The $4.8 trillion budget increases spending on the military, adds $2 billion to the border wall, and gives NASA’s coffers 12 percent more in funding. White House officials say that the plan will make for $4.4 trillion in spending cuts over the next decade, with almost $2 trillion coming from safety net programs and student loan initiatives. Reductions would affect Medicaid, federal housing assistance, food stamps, and federal disability insurance. Foreign aid would also be slashed by 21 percent.

The Corporation for Public Broadcasting would be eliminated. The Environmental Protection Agency would receive a 26 percent cut, and the Center for Disease Control and Prevention would see a 9 percent decrease in spending as the coronavirus continues to cause global panic, though $4.3 billion for fighting infectious diseases would be preserved.

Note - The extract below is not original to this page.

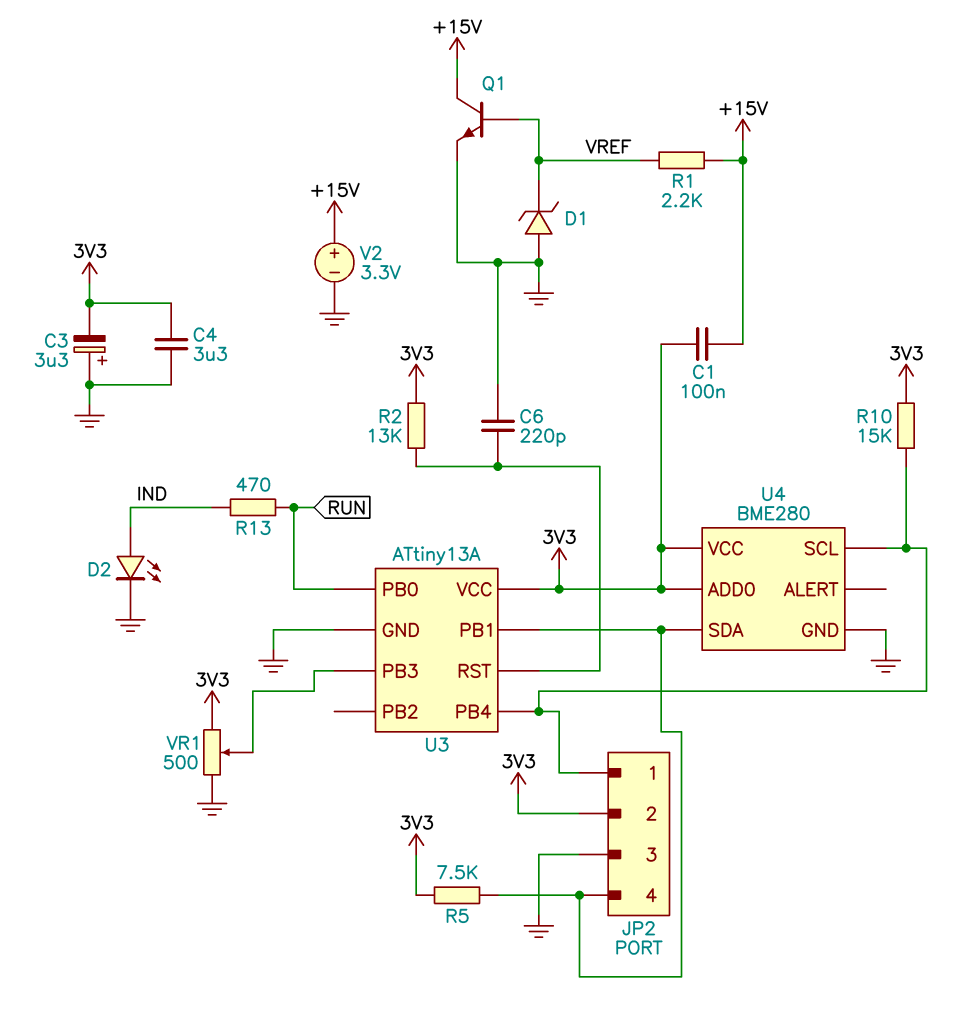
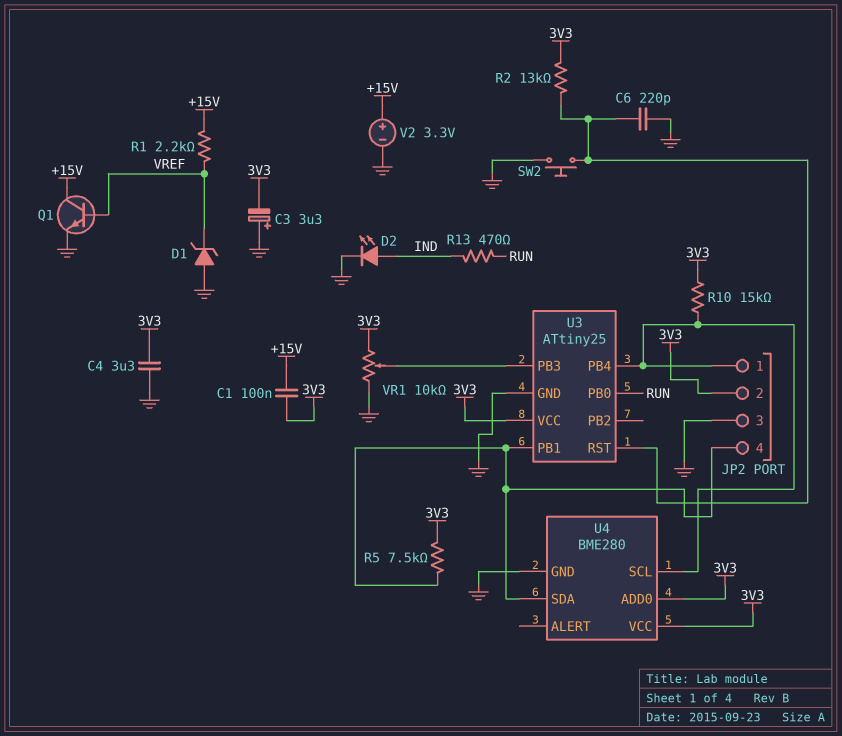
SW2: none -> button (GND, U3/RST)
U3: ATtiny13A -> ATtiny25
VR1: 500 (3V3, GND, wiper U3/PB3) -> 10k (3V3, GND, wiper U3/PB3)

Democrats have already signaled their disapproval for Trump’s budget. Over the weekend, Representative John Yarmuth, a Kentucky Democrat who serves as chairman of the House Budget Committee, called the White House’s plans “destructive and irrational.” He criticized the president’s proposals as targeting “programs that help Americans make ends meet — all while extending his tax cuts for millionaires and wealthy corporations.” He added in a statement: “Congress will stand firm against this President’s broken promises.”

Yesterday, House Speaker Nancy Pelosi, a California Democrat, described the White House budget in a statement as “inflicting savage multi-billion-dollar cuts” to healthcare and creating “devastating cuts to critical lifelines that millions of Americans rely on.”

Monica Crowley, assistant secretary of the United States Treasury, appeared on Fox Business this morning to defend the Trump administration’s drastic cuts to social-safety-net programs. “The president also understands that Washington’s habit of out of control spending without consequence has to be stopped,” she said, “before it threatens the economic prosperity that we are all enjoying.”

The new budget appears to backtrack on Trump’s 2016 election vows to safeguard Medicare and Social Security. And despite promises to curtail government spending, the federal budget deficit surpassed $1 trillion last year under the Trump administration, which the White House says it expects to begin decreasing again by 2021.